Physicists ready to team up with UBD

National 4 minutes, 8 seconds


THE world’s largest laboratory for fundamental physics, CERN, is ready to collaborate with students at Universiti Brunei Darussalam (UBD) to join in the research and engineering projects.

CERN’s Directorate-General Unit’s Senior Physicist, Professor Emmanuel Tsesmelis, and Physicist and Scientist, Professor Albert De Roeck were here at UBD yesterday for talks with its Vice Chancellor and staff at the Faculty of Science.

Founded in 1954, CERN was one of Europe’s first joint ventures and has become a premier example of international collaboration.

Today, more than 60 years later, CERN is the world’s largest laboratory for fundamental physics, hosting more than 11’000 scientists and engineers from around the world working on its research and engineering projects, according to a statement by UBD.

CERN is based in Switzerland.

Speaking to The Brunei Times, Professor Tsesmelis explained that CERN is the European Organisation for nuclear research, and is an international and inter-governmental organisation for fundamental research, technology, innovation and engineering.

The driving force behind CERN is to do fundamental research in particle physics to further our understanding of the origins of the universe, he said.

However, to be able to achieve their mission, they need to develop the technologies in the particle detectors and the particle accelerators, among others, to be able to carry out that fundamental research.

“This is done through our programmes with institutes and universities and with industry. Also, we need the people, and a lot of them are people who are involved with our projects are of course scientists, but also many students from around the world,’’ he said.

They are currently collaborating with 700 different universities worldwide.

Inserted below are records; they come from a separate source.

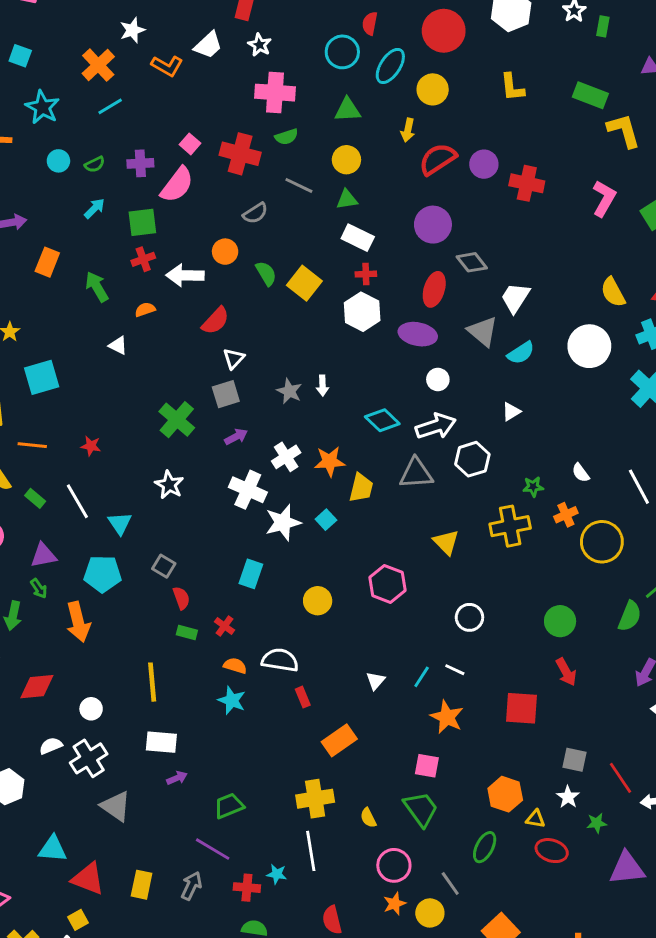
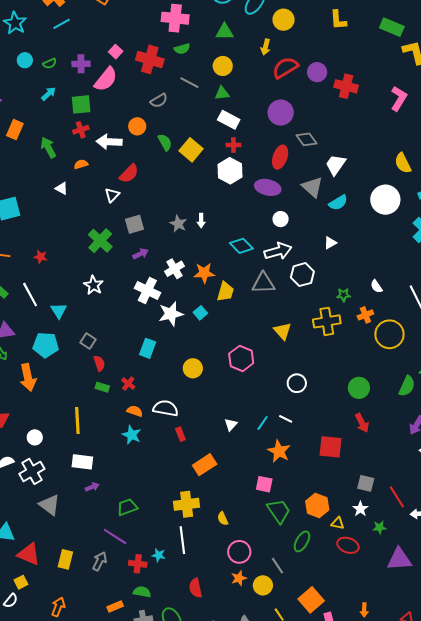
white triangle: (234, 358) -> (112, 195), moved
green trapezoid: (421, 809) -> (279, 511), moved

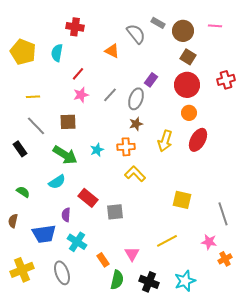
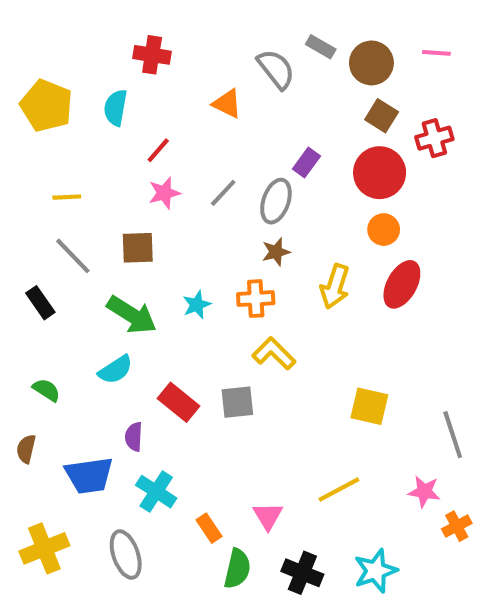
red cross: (226, 80) -> (434, 138), moved
gray square: (115, 212) -> (237, 402), moved

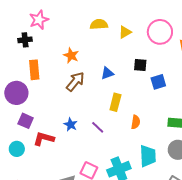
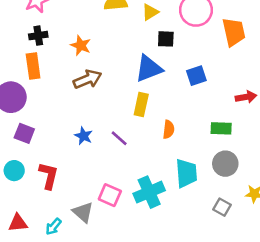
black cross: (25, 40) -> (38, 36), moved
black square: (140, 65) -> (166, 39), moved
blue triangle: (107, 73) -> (149, 69), moved, size x1.6
brown arrow: (75, 81) -> (88, 79), turned 30
red L-shape: (44, 139) -> (49, 176), moved, turned 90

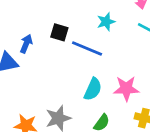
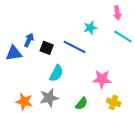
black square: (59, 32) -> (47, 48), moved
cyan semicircle: (93, 89) -> (56, 73), moved

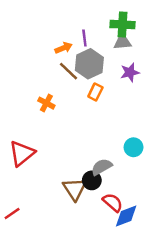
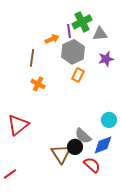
green cross: (122, 25) -> (82, 22), moved, turned -30
brown line: (68, 71) -> (32, 58), moved, turned 54
gray semicircle: (102, 167) -> (83, 136), turned -108
blue diamond: (126, 216) -> (103, 145), moved

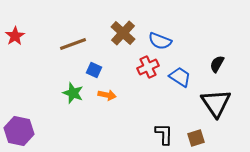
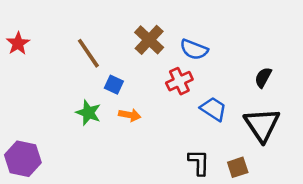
brown line: (73, 44) -> (88, 53), turned 76
blue trapezoid: (180, 77) -> (213, 109), moved

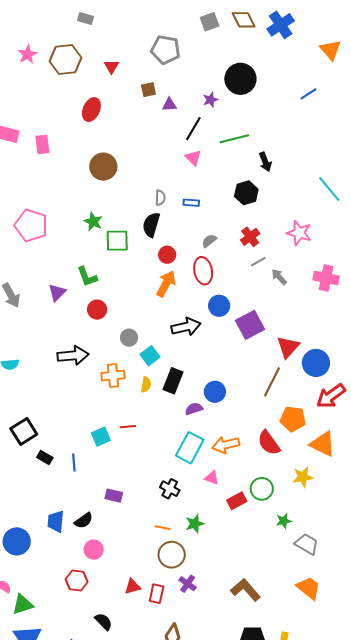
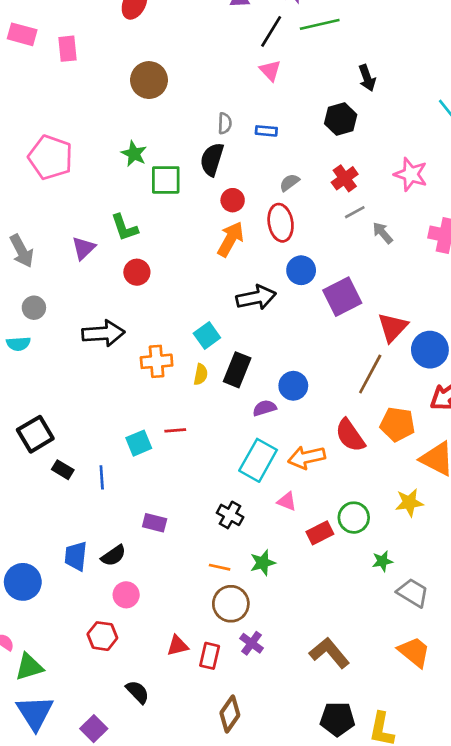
green line: (234, 139) -> (320, 24), moved
gray circle: (129, 338) -> (34, 308), moved
red semicircle: (269, 443) -> (350, 435), moved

“One of our missions is to also bring people together from different cultures and different countries for the purpose of science,’’ he said.

Asked why they felt Brunei could collaborate with them, Professor Tsesmelis said they have seen the development of particle physics in Southeast Asia in general.

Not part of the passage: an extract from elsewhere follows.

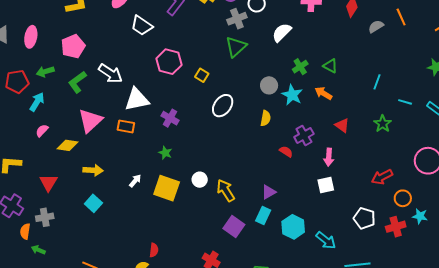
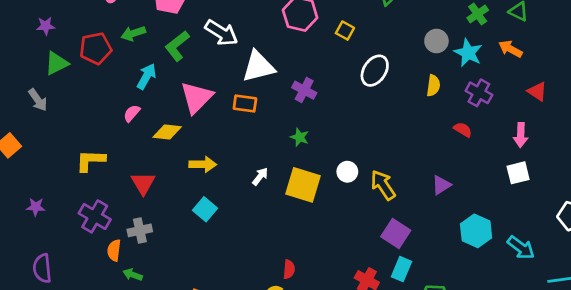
cyan arrow: (37, 102) -> (147, 76), moved
purple cross: (304, 135) -> (479, 93), moved, turned -30
cyan rectangle: (263, 216) -> (402, 269), moved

“Many countries have shown interest in collaborating with us in the past five to 10 years, such as Thailand, Indonesia, Hong Kong, Taiwan, Singapore and Malaysia have actually gone that step and are now part of our experiments and projects,’’ he said.

“So, we thought we would pay a visit to Brunei and see the community here and have a first discussion and get to know each other. We knew that there was a research university, UBD, so we though there would be people interested in the research that was going on at CERN, and to develop that collaboration,’’ he added.

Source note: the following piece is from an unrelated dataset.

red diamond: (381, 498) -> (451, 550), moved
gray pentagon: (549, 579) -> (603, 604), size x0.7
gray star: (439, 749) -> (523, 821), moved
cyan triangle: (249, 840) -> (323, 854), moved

Following a meeting with UBD’s Assistant Vice Chancellor, he said he was pleased that they came to Brunei given that UBD is a research university, and what transpired from their meeting was an interest of the staff of the Faculty of Science and the assistant vice chancellor.

“The assistant Vice Chancellor was very supportive of this collaboration. He was indeed very interested in having common education programmes. It was a very wise decision to come and talk here. Perhaps, we can identify common projects of interest, and I think we have done a good job this morning to have that first discussion, and we have already identified certain areas in applied science in particular, where we could collaborate,’’ he said.

He said they would like to have a particle physics group, or have one developed here in Brunei.

Professor Tsesmelis said CERN also has a summer student programme, where they welcome students from around the world. “We have around 250 of them every year and so we would like to see students from UBD come over. This is something we can work out starting this year or the next, and having programmes here in Brunei for neighbouring countries where the students can attend as well.” He feels that there are probably students in Brunei who can contribute to furthering the scientific causes of CERN, and also the more established research community.

“We see in the future, very much the economic development of the country depends on its ability to develop science and technology. Particle physics research is one way to bring that science and technology,’’ he explained.

What they need to underpin now is a group that is going to get engaged with particle physics research.

He said once this group is established, they will be the drivers from UBD for anything that develops in the future.

“We will hopefully sign an agreement shortly to get people involved from UBD in CERN, starting with students,’’ he said.

He said if UBD signed the collaboration, they would become full members of that collaboration. This means any research or findings published by those from UBD will be credited to the researcher, with an affiliation credit to UBD.

Professor Tsesmelis said CERN is just the physical location of where the experiments take place.

“CERN has the responsibility of hosting the accelerators, detectors and central part of the computing. Someone has to provide the infrastructures and facilities to do that research.”